Task description | Write out again, exactly, the lines below starting at the one with "notamment aux investisseurs, au conseil" and ending at the one with "目前仍在深切治療部留醫。尋人期間，家屬曾".

(Data entries)
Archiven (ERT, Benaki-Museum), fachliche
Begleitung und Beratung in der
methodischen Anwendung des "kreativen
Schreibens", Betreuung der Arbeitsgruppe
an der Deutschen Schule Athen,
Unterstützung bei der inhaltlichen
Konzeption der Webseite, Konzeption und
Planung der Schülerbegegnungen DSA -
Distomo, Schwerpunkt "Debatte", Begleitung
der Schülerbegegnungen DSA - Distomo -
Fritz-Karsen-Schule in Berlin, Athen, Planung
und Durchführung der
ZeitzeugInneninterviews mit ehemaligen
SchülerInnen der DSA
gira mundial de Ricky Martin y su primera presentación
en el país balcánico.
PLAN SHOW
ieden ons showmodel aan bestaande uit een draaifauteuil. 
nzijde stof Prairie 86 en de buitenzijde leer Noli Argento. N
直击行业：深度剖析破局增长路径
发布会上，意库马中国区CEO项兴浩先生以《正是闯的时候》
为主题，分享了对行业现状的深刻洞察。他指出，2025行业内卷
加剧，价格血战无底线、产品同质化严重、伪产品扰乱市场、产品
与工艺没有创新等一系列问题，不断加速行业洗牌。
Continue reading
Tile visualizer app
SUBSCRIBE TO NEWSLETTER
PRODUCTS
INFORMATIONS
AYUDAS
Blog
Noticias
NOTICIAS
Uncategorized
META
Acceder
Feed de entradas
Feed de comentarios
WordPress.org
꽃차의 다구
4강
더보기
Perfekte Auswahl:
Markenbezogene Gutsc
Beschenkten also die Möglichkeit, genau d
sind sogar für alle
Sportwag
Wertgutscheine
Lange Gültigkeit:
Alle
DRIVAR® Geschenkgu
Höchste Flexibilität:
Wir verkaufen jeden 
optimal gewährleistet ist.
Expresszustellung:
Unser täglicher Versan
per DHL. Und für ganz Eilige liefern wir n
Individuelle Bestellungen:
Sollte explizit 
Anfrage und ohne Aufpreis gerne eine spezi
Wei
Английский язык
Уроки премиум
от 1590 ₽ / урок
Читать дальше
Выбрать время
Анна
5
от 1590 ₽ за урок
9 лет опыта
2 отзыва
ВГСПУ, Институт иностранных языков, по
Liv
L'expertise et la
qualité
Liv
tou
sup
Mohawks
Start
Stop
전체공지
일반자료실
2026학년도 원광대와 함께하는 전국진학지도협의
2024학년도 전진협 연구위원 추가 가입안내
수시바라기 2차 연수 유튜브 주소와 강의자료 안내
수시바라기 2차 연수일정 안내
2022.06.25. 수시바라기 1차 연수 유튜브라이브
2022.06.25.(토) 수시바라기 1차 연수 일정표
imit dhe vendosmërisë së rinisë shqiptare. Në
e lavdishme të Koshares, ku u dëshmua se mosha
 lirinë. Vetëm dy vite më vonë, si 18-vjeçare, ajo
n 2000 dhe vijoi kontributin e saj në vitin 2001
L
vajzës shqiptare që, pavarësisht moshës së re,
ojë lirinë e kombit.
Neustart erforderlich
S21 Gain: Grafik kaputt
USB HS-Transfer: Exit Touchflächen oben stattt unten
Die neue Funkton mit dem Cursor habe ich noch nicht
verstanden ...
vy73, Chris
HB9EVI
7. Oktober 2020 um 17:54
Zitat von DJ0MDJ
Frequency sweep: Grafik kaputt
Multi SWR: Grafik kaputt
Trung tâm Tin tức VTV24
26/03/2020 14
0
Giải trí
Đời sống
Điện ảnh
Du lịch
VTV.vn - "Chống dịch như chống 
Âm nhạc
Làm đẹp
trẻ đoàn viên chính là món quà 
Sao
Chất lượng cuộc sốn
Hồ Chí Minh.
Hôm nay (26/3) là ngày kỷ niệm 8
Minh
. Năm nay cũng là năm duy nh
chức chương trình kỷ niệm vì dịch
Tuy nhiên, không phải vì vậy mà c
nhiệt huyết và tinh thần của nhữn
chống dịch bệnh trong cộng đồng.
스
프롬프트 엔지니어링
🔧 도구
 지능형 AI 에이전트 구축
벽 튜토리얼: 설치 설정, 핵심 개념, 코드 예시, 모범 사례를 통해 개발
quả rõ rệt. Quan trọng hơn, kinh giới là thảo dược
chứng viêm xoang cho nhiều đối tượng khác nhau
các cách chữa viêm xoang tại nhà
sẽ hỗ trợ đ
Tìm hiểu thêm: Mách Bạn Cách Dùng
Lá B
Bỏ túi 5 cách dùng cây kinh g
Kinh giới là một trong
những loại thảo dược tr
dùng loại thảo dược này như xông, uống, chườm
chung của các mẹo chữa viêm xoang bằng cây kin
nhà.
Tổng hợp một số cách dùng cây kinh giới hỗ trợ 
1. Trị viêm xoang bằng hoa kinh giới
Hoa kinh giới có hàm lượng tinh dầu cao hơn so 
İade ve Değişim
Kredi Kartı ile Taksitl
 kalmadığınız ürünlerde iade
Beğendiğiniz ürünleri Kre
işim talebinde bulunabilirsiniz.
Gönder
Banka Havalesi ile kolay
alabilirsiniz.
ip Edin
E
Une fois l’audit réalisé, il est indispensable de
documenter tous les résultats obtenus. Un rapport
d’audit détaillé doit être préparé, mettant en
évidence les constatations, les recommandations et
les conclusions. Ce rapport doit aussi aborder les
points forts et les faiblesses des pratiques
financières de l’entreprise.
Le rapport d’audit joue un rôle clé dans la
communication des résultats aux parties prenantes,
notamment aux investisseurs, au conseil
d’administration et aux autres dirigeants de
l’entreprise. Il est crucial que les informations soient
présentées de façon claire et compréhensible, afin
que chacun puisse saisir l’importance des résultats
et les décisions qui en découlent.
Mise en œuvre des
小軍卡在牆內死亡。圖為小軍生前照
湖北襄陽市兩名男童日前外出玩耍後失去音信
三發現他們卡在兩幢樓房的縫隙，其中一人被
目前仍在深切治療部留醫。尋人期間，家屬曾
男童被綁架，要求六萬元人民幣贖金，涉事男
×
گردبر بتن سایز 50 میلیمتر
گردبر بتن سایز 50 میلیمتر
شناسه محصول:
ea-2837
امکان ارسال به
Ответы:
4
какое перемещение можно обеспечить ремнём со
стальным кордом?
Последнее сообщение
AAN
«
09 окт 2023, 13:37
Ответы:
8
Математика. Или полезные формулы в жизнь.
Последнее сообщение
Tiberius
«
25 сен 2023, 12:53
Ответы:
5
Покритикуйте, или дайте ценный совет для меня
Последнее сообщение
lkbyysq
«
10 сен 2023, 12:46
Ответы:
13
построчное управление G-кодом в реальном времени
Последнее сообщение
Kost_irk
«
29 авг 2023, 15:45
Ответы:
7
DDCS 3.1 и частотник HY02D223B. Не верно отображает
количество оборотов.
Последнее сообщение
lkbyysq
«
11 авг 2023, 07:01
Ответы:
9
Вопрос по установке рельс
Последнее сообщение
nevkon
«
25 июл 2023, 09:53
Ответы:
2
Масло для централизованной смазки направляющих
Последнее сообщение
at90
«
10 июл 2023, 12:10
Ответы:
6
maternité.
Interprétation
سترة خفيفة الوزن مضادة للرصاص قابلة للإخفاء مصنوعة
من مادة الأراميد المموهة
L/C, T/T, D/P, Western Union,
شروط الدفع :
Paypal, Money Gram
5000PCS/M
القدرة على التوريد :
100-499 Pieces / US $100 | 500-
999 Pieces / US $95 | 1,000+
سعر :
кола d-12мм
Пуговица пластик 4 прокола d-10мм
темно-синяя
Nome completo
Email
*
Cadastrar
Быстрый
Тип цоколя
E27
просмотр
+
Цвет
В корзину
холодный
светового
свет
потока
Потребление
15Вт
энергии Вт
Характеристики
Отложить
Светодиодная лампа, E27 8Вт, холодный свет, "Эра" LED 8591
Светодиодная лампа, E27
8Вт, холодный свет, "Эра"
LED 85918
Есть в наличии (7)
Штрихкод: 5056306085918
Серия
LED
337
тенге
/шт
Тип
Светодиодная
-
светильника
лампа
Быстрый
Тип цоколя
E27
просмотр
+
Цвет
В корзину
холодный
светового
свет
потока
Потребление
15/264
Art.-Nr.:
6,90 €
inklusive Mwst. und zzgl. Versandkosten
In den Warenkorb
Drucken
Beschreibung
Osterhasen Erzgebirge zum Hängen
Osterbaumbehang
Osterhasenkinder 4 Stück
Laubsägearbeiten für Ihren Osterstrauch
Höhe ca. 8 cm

Worked solution |
notamment aux investisseurs, au conseil
d’administration et aux autres dirigeants de
l’entreprise. Il est crucial que les informations soient
présentées de façon claire et compréhensible, afin
que chacun puisse saisir l’importance des résultats
et les décisions qui en découlent.
Mise en œuvre des
小軍卡在牆內死亡。圖為小軍生前照
湖北襄陽市兩名男童日前外出玩耍後失去音信
三發現他們卡在兩幢樓房的縫隙，其中一人被
目前仍在深切治療部留醫。尋人期間，家屬曾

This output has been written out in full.